• [EXTRACT]
Heavy Israeli bombardment of Gaza overnight killed at least 125 people, the health ministry in the Hamas-run territory said Wednesday, against the backdrop of talks in Cairo aimed at reaching a truce.
As the fighting raged, the UN humanitarian agency OCHA said Israeli forces had issued fresh evacuation orders for a section of Khan Yunis housing an estimated half a million residents and displaced people.
The orders came as the World Food Programme warned Gazans were facing "catastrophic food insecurity", and as UN Secretary-General Antonio Guterres took Israel to task over its rejection of a two-state solution -- seen by ally the United States as the only path to a durable peace.
The heaviest fighting was taking place in Khan Yunis, the birthplace of Hamas's Gaza chief Yahya Sinwar, accused of being the mastermind of the October 7 attacks that sparked the war.
The Israeli military says it has "encircled" the southern city and that its troops were intensifying operations "in the area of the Khan Yunis (refugee) camp".
Gaza hospitals had received the bodies of 125 people killed overnight, the health ministry said.
The Hamas government said more than 200 people were killed, without specifying a timeframe.
It accused the Israeli army of forcibly displacing "tens of thousands" of people from Khan Yunis to Rafah, the city in south Gaza that abuts the Egyptian frontier.
The Palestinian Red Crescent said three displaced people were killed and three wounded when Israeli forces targeted its headquarters in the southern city.
The Gaza war began with Hamas's unprecedented October 7 attacks, which resulted in the deaths of about 1,140 people in Israel, mostly civilians, according to an AFP tally based on Israeli official figures.
In response, Israel has carried out a relentless military offensive that has killed at least 25,490 people in Gaza, about 70 percent of them women and children, according to the health ministry in the Hamas-run territory.
The government of Prime Minister Benjamin Netanyahu has come under mounting pressure from the Israeli public to end the war.

• [EXERCISE DIRECTIONS]
Extend the report on the Israeli bombardment of Gaza and the fighting in Khan Yunis from the point where it stops.

• [INFORMATION GIVEN]
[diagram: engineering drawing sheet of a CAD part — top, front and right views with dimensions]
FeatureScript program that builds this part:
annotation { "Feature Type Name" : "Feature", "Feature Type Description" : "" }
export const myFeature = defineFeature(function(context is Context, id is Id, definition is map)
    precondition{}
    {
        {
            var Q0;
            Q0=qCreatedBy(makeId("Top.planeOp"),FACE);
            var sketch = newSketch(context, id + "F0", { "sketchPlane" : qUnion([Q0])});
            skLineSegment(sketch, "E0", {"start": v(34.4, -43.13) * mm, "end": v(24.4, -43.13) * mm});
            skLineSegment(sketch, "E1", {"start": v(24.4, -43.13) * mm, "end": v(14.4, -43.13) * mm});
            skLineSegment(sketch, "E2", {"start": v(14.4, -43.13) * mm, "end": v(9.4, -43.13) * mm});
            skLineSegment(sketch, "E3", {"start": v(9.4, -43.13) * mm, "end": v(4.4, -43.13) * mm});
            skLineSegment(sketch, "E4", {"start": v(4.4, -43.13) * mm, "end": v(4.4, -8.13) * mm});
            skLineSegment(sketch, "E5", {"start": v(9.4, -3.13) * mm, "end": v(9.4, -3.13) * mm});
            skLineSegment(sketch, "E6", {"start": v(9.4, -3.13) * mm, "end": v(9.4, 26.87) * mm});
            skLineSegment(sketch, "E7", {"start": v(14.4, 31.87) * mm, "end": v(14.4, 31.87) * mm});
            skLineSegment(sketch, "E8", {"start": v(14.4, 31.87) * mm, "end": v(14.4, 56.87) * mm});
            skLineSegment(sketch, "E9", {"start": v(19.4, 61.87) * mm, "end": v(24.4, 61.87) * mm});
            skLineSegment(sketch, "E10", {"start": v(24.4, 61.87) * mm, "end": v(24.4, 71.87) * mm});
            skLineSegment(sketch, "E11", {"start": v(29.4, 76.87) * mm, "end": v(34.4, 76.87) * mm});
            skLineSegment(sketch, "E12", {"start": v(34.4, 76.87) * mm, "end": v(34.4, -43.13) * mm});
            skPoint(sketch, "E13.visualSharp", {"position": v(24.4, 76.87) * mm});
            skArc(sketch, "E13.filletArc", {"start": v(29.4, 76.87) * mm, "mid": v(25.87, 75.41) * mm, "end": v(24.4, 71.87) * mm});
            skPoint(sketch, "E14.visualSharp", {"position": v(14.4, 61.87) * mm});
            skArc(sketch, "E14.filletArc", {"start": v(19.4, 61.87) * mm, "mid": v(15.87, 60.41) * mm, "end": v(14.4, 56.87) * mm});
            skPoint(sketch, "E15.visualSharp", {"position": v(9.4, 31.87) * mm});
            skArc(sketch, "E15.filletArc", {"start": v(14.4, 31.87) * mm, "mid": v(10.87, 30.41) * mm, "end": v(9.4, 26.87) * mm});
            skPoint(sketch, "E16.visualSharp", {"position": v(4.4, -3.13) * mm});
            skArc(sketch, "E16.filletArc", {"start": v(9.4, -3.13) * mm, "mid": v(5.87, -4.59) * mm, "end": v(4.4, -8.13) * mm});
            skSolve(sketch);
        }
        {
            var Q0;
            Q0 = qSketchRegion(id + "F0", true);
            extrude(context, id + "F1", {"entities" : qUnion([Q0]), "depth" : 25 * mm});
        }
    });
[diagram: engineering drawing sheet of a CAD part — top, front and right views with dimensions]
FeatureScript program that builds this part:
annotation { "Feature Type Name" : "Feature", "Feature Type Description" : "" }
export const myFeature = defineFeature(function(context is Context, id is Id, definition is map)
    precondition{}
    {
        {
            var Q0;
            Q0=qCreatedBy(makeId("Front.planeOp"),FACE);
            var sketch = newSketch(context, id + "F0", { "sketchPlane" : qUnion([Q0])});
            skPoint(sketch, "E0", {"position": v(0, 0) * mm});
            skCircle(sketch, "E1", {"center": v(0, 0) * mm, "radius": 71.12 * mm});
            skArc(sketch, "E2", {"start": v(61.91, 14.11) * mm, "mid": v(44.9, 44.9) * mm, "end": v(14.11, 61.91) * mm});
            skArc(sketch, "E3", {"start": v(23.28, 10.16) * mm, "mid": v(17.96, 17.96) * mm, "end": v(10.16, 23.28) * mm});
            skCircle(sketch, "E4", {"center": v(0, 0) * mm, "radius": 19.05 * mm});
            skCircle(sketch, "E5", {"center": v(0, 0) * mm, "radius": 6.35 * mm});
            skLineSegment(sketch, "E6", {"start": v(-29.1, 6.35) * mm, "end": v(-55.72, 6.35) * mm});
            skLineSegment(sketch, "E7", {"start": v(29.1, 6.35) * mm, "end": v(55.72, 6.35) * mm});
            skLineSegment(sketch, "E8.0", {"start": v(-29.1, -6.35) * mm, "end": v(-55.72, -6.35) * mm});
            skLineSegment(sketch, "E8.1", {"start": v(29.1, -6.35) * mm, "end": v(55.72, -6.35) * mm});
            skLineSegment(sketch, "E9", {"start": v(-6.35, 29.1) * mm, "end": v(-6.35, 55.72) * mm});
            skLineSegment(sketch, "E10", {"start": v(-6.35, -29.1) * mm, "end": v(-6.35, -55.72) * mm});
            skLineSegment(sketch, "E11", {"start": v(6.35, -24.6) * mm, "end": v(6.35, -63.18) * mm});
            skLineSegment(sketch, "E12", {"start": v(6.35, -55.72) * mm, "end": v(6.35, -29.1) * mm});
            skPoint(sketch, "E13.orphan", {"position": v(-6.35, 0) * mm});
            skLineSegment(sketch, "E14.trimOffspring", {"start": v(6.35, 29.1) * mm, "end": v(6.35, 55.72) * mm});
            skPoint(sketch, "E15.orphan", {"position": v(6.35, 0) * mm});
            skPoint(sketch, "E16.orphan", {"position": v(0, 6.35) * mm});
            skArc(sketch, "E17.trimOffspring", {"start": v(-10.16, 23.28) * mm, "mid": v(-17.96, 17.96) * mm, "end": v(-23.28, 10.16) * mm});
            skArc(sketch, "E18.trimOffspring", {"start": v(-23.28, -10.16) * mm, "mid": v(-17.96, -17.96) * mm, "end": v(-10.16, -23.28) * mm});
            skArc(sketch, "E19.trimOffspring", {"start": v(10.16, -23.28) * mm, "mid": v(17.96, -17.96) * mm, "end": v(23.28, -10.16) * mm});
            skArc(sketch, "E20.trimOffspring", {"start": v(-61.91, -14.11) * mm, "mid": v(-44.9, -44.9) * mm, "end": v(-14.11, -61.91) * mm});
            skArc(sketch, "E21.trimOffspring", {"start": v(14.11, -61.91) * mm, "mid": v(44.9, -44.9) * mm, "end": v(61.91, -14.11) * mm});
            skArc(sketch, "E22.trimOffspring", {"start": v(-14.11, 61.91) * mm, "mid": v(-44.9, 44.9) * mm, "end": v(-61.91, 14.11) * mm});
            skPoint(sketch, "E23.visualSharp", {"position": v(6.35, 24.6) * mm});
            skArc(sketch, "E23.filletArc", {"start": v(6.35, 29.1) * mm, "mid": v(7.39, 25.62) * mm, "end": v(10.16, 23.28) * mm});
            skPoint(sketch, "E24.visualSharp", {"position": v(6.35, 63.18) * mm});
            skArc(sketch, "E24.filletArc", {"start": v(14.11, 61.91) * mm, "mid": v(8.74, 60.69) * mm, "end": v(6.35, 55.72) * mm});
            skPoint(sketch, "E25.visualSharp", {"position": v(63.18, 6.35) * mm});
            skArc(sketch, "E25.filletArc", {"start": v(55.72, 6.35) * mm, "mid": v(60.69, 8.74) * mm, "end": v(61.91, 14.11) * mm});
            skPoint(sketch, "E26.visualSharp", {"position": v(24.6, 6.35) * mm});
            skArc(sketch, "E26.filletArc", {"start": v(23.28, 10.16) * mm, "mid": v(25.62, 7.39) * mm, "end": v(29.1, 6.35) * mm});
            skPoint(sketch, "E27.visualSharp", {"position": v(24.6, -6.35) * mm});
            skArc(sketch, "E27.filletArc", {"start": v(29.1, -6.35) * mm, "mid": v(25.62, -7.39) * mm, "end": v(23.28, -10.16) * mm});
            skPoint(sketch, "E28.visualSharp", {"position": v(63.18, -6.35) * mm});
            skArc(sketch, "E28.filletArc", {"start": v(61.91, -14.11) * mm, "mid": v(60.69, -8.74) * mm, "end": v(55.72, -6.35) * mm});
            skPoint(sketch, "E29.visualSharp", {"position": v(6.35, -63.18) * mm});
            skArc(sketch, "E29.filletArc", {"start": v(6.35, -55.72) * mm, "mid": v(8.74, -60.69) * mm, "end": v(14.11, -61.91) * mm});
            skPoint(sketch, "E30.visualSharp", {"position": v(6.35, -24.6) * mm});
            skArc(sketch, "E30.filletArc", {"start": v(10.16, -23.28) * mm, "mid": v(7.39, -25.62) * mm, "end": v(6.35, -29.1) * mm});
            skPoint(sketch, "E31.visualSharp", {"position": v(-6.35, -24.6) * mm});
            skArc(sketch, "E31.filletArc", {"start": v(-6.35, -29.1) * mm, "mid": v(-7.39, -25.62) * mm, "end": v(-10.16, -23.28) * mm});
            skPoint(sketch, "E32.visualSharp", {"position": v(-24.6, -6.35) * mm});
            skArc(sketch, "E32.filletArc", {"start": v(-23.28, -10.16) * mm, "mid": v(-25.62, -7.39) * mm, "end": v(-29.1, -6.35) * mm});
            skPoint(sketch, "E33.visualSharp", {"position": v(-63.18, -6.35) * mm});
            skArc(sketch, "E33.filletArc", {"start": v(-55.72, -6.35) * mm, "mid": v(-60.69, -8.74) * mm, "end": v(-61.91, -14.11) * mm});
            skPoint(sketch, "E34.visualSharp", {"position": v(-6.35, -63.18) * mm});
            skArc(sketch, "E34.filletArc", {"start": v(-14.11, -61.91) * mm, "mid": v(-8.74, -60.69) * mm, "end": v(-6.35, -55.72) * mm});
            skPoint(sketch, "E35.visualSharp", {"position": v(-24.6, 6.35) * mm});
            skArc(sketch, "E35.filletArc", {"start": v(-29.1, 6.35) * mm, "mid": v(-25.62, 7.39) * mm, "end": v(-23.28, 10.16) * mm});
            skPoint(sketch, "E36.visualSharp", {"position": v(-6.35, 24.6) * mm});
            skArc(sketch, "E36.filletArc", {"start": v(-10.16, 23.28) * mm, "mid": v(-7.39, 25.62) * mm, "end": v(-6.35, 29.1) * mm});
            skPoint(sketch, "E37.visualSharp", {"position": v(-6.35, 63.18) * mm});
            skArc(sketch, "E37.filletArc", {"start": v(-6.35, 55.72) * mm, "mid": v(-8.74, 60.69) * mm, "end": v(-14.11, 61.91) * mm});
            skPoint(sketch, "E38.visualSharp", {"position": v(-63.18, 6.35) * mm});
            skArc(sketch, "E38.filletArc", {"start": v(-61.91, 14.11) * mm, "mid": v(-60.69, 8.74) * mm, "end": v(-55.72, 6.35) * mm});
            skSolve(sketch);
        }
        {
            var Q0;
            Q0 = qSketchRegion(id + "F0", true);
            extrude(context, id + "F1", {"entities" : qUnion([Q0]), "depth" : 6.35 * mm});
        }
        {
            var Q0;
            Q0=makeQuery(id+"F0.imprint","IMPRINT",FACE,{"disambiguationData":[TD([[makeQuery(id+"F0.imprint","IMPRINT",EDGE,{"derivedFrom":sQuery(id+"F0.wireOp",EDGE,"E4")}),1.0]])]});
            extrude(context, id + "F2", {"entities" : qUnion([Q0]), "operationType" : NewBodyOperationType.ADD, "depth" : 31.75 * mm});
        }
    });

• [RESPONSE]
That pressure has mounted after 24 soldiers were killed Monday in the army's deadliest single day since it launched ground operations in Gaza.
Military spokesman Daniel Hagari said 21 of them were reservists killed "when a squad of terrorists surprised the force" with rocket-propelled grenade fire.
Citing Israeli officials, The New York Times said they died during an Israeli operation to demolish part of a Palestinian neighbourhood as part of a plan to create a "buffer zone" inside Gaza along the Israeli border.
The World Food Programme warned conditions in the territory were worsening.
"More than half a million people in Gaza are facing catastrophic food insecurity levels and the risk of famine increases each day," said the WFP's senior Middle East spokeswoman, Abeer Etefa.
UN chief Guterres, meanwhile, decried Israeli officials' repeated rejection of calls for the creation of a Palestinian state as "unacceptable", saying it "would indefinitely prolong" the conflict.
In Gaza City, people displaced by the war said they were stuck in a new conflict zone without provisions.
"They besieged us in the camp and brought us here, and even here, the shelling continued," Umm Dahud al-Kafarna, originally from Beit Hanun, told AFPTV.
"They have besieged us for six days, leaving us with nothing to eat or drink while bombing us from the air, sea and tanks."
US President Joe Biden's Middle East envoy Brett McGurk is in the region for talks aimed at brokering a new deal to free the remaining captives in exchange for a pause in fighting.
"Certainly one of the things he's in the region talking about is the potential for another hostage deal, which would require a humanitarian pause of some length," National Security Council spokesman John Kirby said.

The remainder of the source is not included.